Most InRelease files from upstream don't contain MD5 hashes anymore and that's why the first apt-get update in the above reproduction succeeds.

[hannes-ucsc]

As to why the RUN --mount work-around fails with Docker Desktop on macOS: The host's /proc FS is mounted in all containers. This is the case even with our DinD setup on the EC2 instance with Amazon Linux, since all containers ultimately share the kernel, and therefore the /proc filesystem, with the host, even containers managed by the DinD daemon rather than the hosts Docker daemon.

With Docker Desktop with macOS the host is not the physical machine but a VM running a minimal Linux distro (LinuxKit). This distro and kernel don't provide /proc/sys/crypto and faking it is not easy. Even if we got it to work, runc would then refuse the mount. It only allows certain bind mounts in /proc, like /proc/sys/net. I am unsure as to why the DinD runc on the instance allows it but the workaround proves that it does.

The key observation is that we don't need the RUN --mount workaround when building the Dockerfile on macOS. The problem is not reproducible there because /proc/sys/crypto is completely absent and libgcrypt therefore doesn't attempt to enforce any FIPS restrictions.

We can

Index: Dockerfile
IDEA additional info:
Subsystem: com.intellij.openapi.diff.impl.patch.CharsetEP
<+>UTF-8
===================================================================
diff --git a/Dockerfile b/Dockerfile
--- a/Dockerfile	(revision 70f573de7639abf1180a0d78b575ea7b71a7a64a)
+++ b/Dockerfile	(date 1730396147875)
@@ -46,7 +46,8 @@
 RUN install -m 0755 -d /etc/apt/keyrings
 COPY --chmod=0644 bin/keys/docker-apt-keyring.pgp /etc/apt/keyrings/docker.gpg
 ARG azul_docker_version
-RUN --mount=type=bind,source=fips_enabled,target=/proc/sys/crypto/fips_enabled \
+ARG azul_proc_sys_crypto=/tmp
+RUN --mount=type=bind,source=fips_enabled,target=${azul_proc_sys_crypto}/fips_enabled \
     set -o pipefail \
     && ( \
       echo "deb [arch="$(dpkg --print-architecture)" signed-by=/etc/apt/keyrings/docker.gpg] https://download.docker.com/linux/debian "$(. /etc/os-release && echo "$VERSION_CODENAME")" stable" \

and then override azul_proc_sys_crypto on the EC2 instance to actually point to /proc/sys/crypto.

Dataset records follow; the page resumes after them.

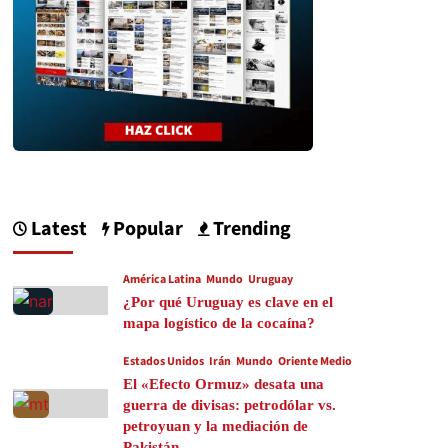
Latest
Popular
Trending
América Latina
Mundo
Uruguay
¿Por qué Uruguay es clave en el
mapa logístico de la cocaína?
Estados Unidos
Irán
Mundo
Oriente Medio
El «Efecto Ormuz» desata una
guerra de divisas: petrodólar vs.
petroyuan y la mediación de
Pakistán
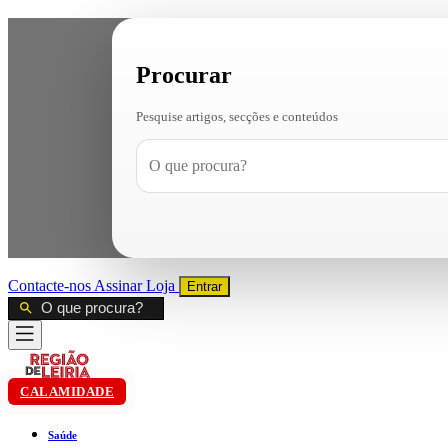
Procurar
Pesquise artigos, secções e conteúdos
Contacte-nos
Assinar
Loja
Entrar
CALAMIDADE
Saúde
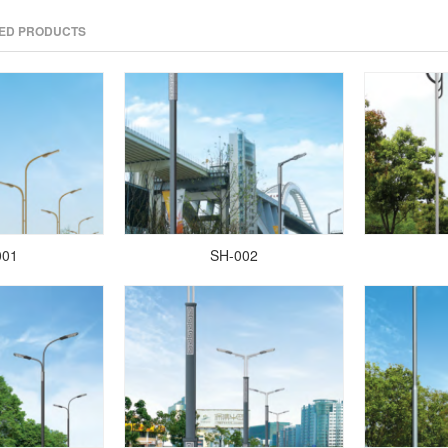
TED PRODUCTS
001
SH-002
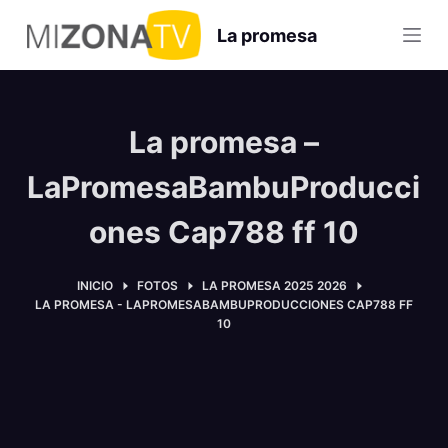
S
La promesa
a
l
t
a
La promesa –
r
a
LaPromesaBambuProducci
l
ones Cap788 ff 10
c
o
n
INICIO
FOTOS
LA PROMESA 2025 2026
LA PROMESA - LAPROMESABAMBUPRODUCCIONES CAP788 FF
t
10
e
n
i
d
o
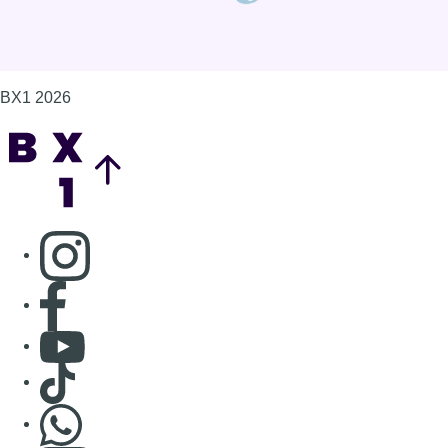
BX1 2026
Back to top
Consulter page Instagram
Consulter page Facebook
Consulter Youtube
Consulter TikTok
Nous rejoindre sur Whatsapp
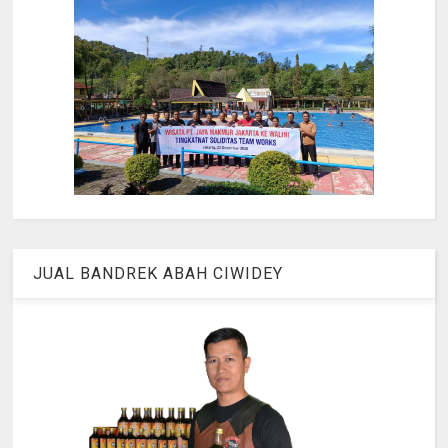
JUAL BANDREK ABAH CIWIDEY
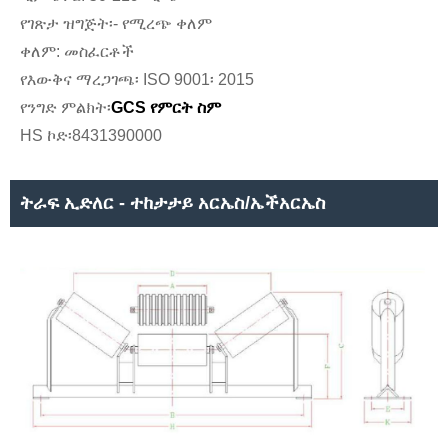
የገጽታ ዝግጅት፡- የሚረጭ ቀለም
ቀለም: መስፈርቶች
የእውቅና ማረጋገጫ፡ ISO 9001፡ 2015
የንግድ ምልክት፡
GCS የምርት ስም
HS ኮድ፡8431390000
ትራፍ ኢድለር - ተከታታይ አርኤስ/ኤችአርኤስ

Alternatively, we could disable FIPS mode on the instance.

Independently, we should ask Docker to remove the MD5 hashes from their InRelease file for bookworm. Either workaround (RUN --mount … target=${azul_proc_sys_crypto}/fips_enabled … or the FIPS mode disablement) could be reverted when they do.

Assignee to try the first workaround on tempdev. I verified it on my local Mac already.

[hannes-ucsc]

Independently, we should ask Docker to remove the MD5 hashes from their InRelease file for bookworm.

docker/docker-ce-packaging#1096

I also created #6675 so that we can add a FIXME referring to it in this PR.